**Exercise inputs:**
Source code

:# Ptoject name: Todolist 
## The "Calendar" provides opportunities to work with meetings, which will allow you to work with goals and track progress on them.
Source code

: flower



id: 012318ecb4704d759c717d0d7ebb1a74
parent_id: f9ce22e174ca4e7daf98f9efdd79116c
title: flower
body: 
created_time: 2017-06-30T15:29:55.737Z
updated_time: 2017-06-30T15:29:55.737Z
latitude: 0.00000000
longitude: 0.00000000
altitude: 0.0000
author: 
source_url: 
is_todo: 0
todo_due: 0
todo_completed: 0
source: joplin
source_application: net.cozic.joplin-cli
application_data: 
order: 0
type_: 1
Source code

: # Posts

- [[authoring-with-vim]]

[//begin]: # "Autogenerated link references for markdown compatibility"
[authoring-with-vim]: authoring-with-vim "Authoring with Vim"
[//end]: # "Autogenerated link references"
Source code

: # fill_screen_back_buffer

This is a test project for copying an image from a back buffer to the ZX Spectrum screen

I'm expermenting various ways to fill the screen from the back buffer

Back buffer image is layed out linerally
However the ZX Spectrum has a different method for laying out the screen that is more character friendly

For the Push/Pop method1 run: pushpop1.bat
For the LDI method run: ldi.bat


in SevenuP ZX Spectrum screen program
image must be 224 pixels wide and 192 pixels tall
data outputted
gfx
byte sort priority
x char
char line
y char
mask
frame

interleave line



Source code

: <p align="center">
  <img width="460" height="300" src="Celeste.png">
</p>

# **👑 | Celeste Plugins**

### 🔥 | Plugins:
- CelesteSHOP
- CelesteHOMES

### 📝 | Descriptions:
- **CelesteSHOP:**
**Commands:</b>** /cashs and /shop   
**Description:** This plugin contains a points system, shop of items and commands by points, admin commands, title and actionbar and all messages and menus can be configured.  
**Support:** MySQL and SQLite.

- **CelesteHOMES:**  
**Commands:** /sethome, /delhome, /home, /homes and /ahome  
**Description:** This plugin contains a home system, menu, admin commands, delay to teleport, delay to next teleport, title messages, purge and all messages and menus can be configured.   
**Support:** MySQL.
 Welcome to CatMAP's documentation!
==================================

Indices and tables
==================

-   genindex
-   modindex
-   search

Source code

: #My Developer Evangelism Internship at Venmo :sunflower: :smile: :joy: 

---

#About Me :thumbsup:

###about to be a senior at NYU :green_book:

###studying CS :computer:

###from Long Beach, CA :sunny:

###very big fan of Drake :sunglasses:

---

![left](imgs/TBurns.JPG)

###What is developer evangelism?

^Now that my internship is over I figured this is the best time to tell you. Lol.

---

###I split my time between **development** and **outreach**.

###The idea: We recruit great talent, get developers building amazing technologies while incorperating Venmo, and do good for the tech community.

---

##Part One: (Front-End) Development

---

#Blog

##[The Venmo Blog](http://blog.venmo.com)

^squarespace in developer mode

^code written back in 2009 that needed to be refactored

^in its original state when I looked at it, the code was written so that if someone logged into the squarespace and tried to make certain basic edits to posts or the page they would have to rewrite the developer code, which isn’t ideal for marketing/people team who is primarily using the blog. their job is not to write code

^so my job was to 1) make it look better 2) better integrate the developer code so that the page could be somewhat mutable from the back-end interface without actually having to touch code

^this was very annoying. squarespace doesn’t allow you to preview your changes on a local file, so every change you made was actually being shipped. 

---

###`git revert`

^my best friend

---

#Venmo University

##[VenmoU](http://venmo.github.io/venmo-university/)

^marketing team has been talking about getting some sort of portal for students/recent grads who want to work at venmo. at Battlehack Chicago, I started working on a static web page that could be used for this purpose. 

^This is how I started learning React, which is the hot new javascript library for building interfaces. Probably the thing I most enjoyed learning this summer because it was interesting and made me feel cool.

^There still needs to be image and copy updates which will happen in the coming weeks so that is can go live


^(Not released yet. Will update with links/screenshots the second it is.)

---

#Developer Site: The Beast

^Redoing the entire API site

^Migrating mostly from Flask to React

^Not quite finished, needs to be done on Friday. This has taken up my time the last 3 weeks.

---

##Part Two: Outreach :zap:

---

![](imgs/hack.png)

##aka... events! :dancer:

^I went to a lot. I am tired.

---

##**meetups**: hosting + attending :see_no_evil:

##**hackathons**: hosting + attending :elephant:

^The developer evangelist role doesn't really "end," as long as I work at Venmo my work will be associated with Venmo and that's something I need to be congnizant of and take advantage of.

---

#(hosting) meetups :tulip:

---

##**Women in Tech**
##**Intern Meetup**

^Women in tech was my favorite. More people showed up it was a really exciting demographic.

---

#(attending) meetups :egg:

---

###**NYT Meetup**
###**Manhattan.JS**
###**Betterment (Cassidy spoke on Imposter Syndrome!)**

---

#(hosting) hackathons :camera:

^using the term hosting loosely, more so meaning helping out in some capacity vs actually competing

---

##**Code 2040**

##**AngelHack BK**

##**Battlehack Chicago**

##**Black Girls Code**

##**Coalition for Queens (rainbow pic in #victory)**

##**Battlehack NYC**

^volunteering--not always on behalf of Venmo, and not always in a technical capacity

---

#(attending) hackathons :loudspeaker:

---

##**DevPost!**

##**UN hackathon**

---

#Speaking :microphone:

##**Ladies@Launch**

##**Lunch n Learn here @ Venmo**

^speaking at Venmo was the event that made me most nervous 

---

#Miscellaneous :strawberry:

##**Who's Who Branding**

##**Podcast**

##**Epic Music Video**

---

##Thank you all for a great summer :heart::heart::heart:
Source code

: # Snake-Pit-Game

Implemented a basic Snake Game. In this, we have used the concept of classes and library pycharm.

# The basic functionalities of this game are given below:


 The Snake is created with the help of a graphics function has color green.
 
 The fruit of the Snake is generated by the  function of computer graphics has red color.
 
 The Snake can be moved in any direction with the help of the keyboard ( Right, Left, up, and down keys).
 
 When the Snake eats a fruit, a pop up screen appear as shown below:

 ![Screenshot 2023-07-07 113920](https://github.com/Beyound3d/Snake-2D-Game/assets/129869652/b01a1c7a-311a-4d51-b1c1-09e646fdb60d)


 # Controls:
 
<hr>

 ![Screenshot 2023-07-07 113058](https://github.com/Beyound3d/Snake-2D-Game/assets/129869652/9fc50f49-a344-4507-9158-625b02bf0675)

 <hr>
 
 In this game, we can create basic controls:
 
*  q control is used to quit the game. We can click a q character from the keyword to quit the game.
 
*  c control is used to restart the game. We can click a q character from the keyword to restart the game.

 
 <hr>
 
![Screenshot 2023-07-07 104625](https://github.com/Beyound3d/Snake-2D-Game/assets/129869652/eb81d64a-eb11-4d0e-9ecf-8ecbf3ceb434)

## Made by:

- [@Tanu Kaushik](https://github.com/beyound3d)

**Task to complete:**
The answer is the run of lines above from the line containing "###The idea: We" through the line containing "to be refactored", copied exactly and alone.

**Answer to this task:**
###The idea: We recruit great talent, get developers building amazing technologies while incorperating Venmo, and do good for the tech community.

---

##Part One: (Front-End) Development

---

#Blog

##[The Venmo Blog](http://blog.venmo.com)

^squarespace in developer mode

^code written back in 2009 that needed to be refactored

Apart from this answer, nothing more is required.